Jewish Political Studies Review 11:1-2 (Spring 1999)
This article deals with the issue of the changing nature of the “public square” of contemporary Jewry through an account of the Canadian Jewish Congress Plenary Assembly in Winnipeg, Manitoba in 1998. The CJC Plenary has historically been, par excellence, Canadian Jewry’s “public square.” The program of the 1998 Plenary differed from that of previous Plenaries in that a major portion of the event’s schedule was shifted from “traditional” activities, such as speeches and resolutions, to a “talk show” format of sessions on issues of contemporary Jewish concern. This major shift in format raises questions – most particularly that of the control of public discourse in the Jewish polity.
The Electronic Age and the Jews
It is at this point practically a given that the world as a whole, in these latter days of the twentieth century, is undergoing a profound revolution in communications.1The mantras of this revolution include the phrases “new world order,” “global village,” and “virtual reality.” The steady progress of electronic media, and particularly the spectacular intrusion of the Internet and all of its possibilities on the consciousness of the public in general has begun to markedly affect all aspects of education and public discourse, not least in the political sphere. The process of change in this sphere is only beginning. If the age-old rule of thumb that whatever is going on in the world at large impacts on the Jews has any validity, then the advent of the global village and virtual reality on World Jewry will have important effects on the ways Jews communicate with one another as well as the ways in which the Jewish community’s public business is conducted. In fact observers are beginning to openly question the relevance of traditional Jewish organizations and ways of getting things done in light of the changing times. A particularly interesting concrete example of this process and its effects can be seen in the Canadian Jewish community with respect to one of its foremost institutions, the Canadian Jewish Congress, and that institution’s foremost gathering, the National Plenary Assembly.
----
Problems to work on ::
• A. According to the Plenary article, in which city was the 1998 Canadian Jewish Congress Plenary Assembly held?
• B. Reproduce word for word the passage of the Plenary article beginning with "Jewish Political Studies" and ending with "the Jewish polity.".
• C. Decide whether each statement agrees with the Plenary article, and support each yes or no with the deciding words quoted from it. (i) The 1998 Plenary moved a major portion of its schedule to a "talk show" format. (ii) The process of change in the political sphere is described as nearly complete. (iii) The CJC Plenary has historically been Canadian Jewry's "public square."

Structured pose outputs
----
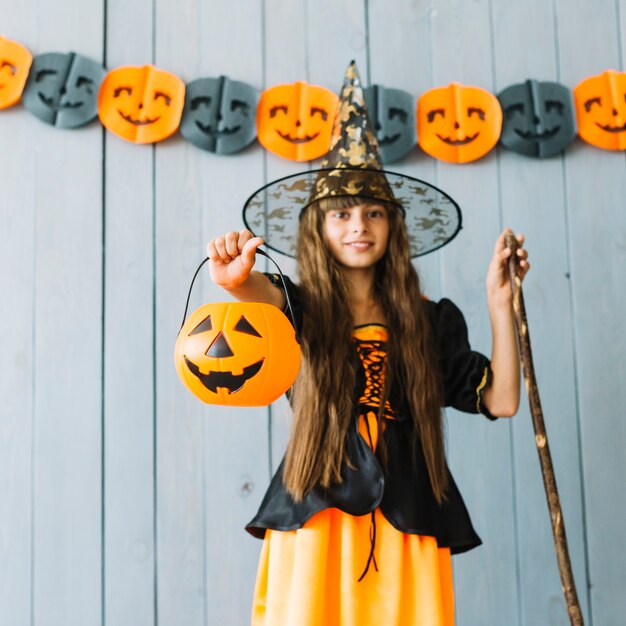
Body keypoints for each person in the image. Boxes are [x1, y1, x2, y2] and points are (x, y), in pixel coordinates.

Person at [206, 62, 530, 625]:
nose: (359, 225)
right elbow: (254, 291)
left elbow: (501, 399)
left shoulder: (430, 323)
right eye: (342, 214)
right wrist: (235, 279)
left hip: (408, 516)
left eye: (374, 212)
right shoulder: (300, 308)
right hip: (316, 513)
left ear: (392, 227)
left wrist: (499, 302)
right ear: (319, 228)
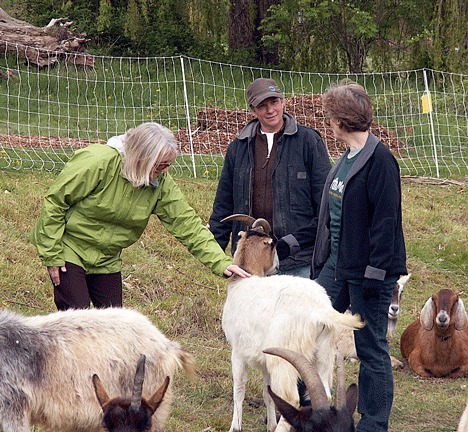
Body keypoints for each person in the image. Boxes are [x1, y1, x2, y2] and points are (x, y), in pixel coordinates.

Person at [31, 122, 250, 311]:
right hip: (70, 250)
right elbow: (55, 202)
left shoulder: (160, 184)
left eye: (169, 165)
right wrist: (52, 255)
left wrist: (221, 262)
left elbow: (187, 225)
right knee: (78, 320)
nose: (165, 171)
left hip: (107, 259)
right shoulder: (98, 161)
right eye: (161, 164)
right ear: (142, 157)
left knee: (115, 327)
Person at [311, 81, 407, 432]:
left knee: (371, 349)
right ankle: (310, 407)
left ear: (340, 121)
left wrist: (373, 276)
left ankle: (373, 422)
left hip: (370, 275)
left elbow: (386, 224)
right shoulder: (346, 158)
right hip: (337, 267)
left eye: (329, 116)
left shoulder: (381, 161)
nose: (328, 121)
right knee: (310, 327)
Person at [209, 78, 331, 277]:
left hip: (298, 260)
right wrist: (215, 256)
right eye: (262, 106)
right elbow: (223, 203)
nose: (270, 110)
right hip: (250, 263)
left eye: (274, 102)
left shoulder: (308, 142)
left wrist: (295, 243)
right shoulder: (238, 148)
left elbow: (325, 205)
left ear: (283, 102)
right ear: (253, 110)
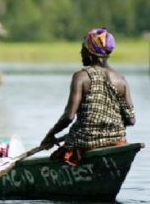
----
Answers to the exercise ::
• A. Winnipeg, Manitoba.

• B.
Jewish Political Studies Review 11:1-2 (Spring 1999)
This article deals with the issue of the changing nature of the “public square” of contemporary Jewry through an account of the Canadian Jewish Congress Plenary Assembly in Winnipeg, Manitoba in 1998. The CJC Plenary has historically been, par excellence, Canadian Jewry’s “public square.” The program of the 1998 Plenary differed from that of previous Plenaries in that a major portion of the event’s schedule was shifted from “traditional” activities, such as speeches and resolutions, to a “talk show” format of sessions on issues of contemporary Jewish concern. This major shift in format raises questions – most particularly that of the control of public discourse in the Jewish polity.

• C.
(i) Yes: "a major portion of the event’s schedule was shifted from “traditional” activities, such as speeches and resolutions, to a “talk show” format"
(ii) No: "The process of change in this sphere is only beginning."
(iii) Yes: "The CJC Plenary has historically been, par excellence, Canadian Jewry’s “public square.”"